6. Pillar 3: Hardware Reality (The Machine)

MAP is L2 Regularization (Weight Decay)

In Deep Learning, we often add a penalty term to our loss function to prevent overfitting. This is called L2 Regularization or Weight Decay.

Loss = Likelihood_Loss + λ * ||Weights||^2

It turns out, this is exactly equivalent to Bayesian MAP estimation with a Gaussian Prior!

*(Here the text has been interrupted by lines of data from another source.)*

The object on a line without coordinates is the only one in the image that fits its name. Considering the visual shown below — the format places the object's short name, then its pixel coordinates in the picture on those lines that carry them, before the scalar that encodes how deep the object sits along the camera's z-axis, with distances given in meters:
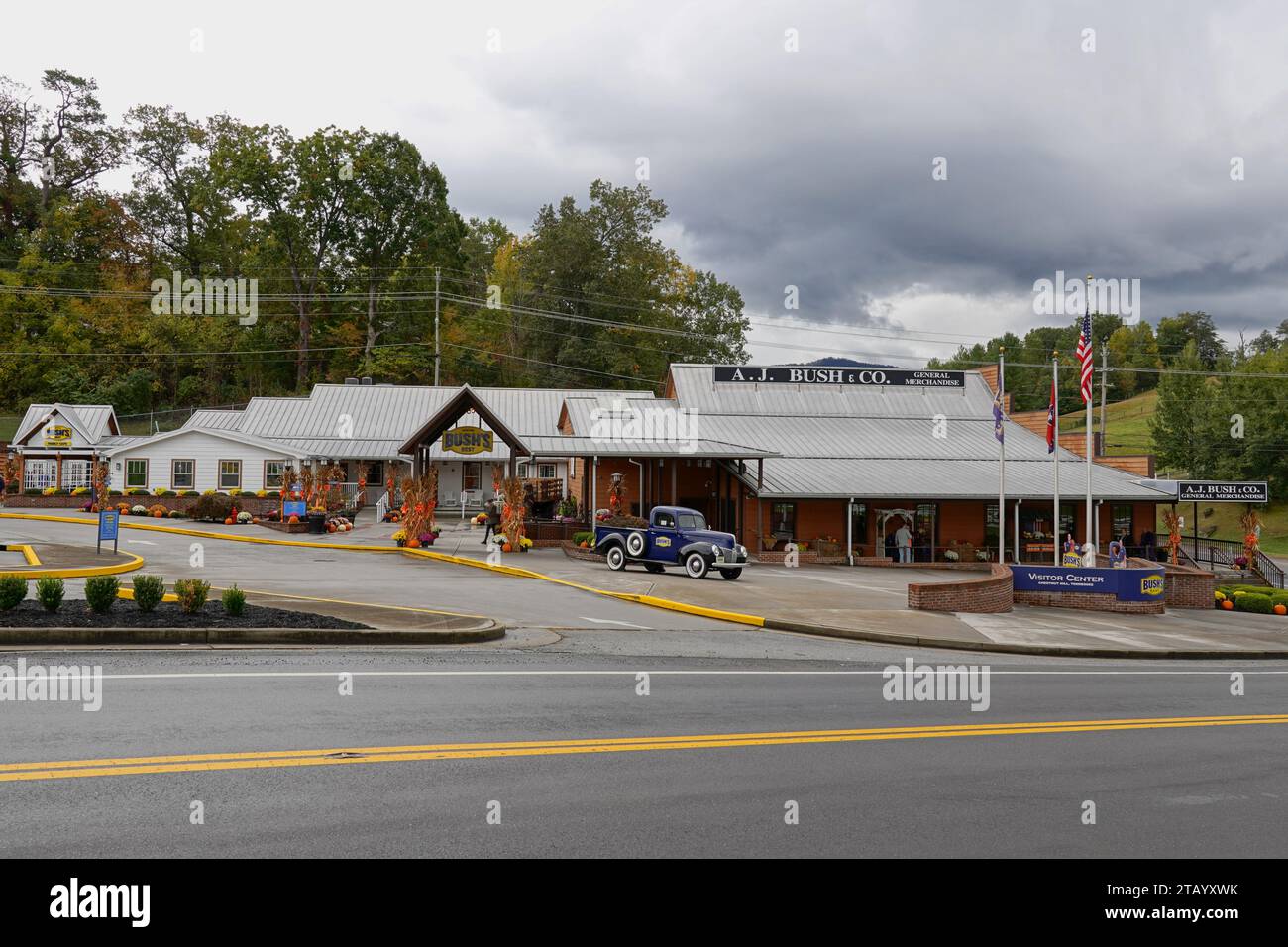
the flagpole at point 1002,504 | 33.29
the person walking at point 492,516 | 33.59
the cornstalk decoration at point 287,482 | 38.93
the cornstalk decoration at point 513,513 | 32.81
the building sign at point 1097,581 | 26.44
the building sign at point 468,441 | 34.53
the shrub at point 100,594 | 14.53
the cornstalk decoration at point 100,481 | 39.91
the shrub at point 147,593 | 14.80
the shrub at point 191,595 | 14.89
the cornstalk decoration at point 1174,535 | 39.56
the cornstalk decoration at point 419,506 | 31.69
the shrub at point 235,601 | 15.02
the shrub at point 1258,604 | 30.30
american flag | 26.65
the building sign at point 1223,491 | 39.12
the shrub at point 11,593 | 14.24
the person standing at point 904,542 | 38.94
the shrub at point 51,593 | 14.48
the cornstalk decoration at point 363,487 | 50.25
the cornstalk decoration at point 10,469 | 47.06
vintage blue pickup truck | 27.38
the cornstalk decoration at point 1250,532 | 40.12
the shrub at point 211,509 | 40.06
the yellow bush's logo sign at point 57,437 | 47.56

  1. Assume our weights w come from a Gaussian Prior: P(w) ~ exp(-w^2)
  2. We want to maximize Posterior = Likelihood * Prior
  3. Take the Log: log(Posterior) = log(Likelihood) + log(Prior)
  4. log(Prior) = log(exp(-w^2)) = -w^2
  5. So maximizing Posterior is equivalent to maximizing log(Likelihood) - w^2
  6. Or minimizing Negative_Log_Likelihood + w^2

Conclusion: When you use Weight Decay in PyTorch/TensorFlow, you are secretly being a Bayesian. You are injecting a “Prior” belief that weights should be small.

7. Python Implementation: Grid Approximation

Sometimes we cannot calculate the posterior analytically. A simple way to visualize it is Grid Approximation: divide the possible values of θ into a grid and calculate the posterior for each point.

import numpy as np

def grid_approximation(prior_grid, likelihood_grid):
    """
    Calculate posterior using grid approximation.

    prior_grid: Array of prior probabilities for each theta
    likelihood_grid: Array of likelihoods P(Data|theta)
    """
    # 1. Multiply Prior * Likelihood
    unnormalized_posterior = prior_grid * likelihood_grid

    # 2. Normalize (divide by Evidence P(Data))
    evidence = np.sum(unnormalized_posterior)
    posterior = unnormalized_posterior / evidence

    return posterior

# Example:
# We define 100 possible values for theta (0.00, 0.01, ... 0.99)
thetas = np.linspace(0, 1, 100)

# Uniform Prior: All values equally likely (1/100)
prior = np.ones(100) / 100

# We observed 3 Heads in 4 tosses (H, H, T, H)
# Likelihood function for Binomial(k=3, n=4) is theta^3 * (1-theta)^1
# We omit the combinatorial constant as it cancels out during normalization
likelihood = (thetas**3) * ((1 - thetas)**1)

posterior = grid_approximation(prior, likelihood)

# Find the MAP estimate (Theta with highest probability)
map_idx = np.argmax(posterior)
print(f"MAP Estimate for Theta: {thetas[map_idx]:.2f}")

8. Summary

  • Inference is the process of estimating unknown parameters from data.
  • The Posterior is a compromise between the Prior (what we thought) and the Likelihood (what we saw).
  • MAP estimates include prior knowledge, making them robust for small datasets (regularization).
  • Deep Learning Connection: L2 Regularization is mathematically equivalent to placing a Gaussian Prior on your neural network weights.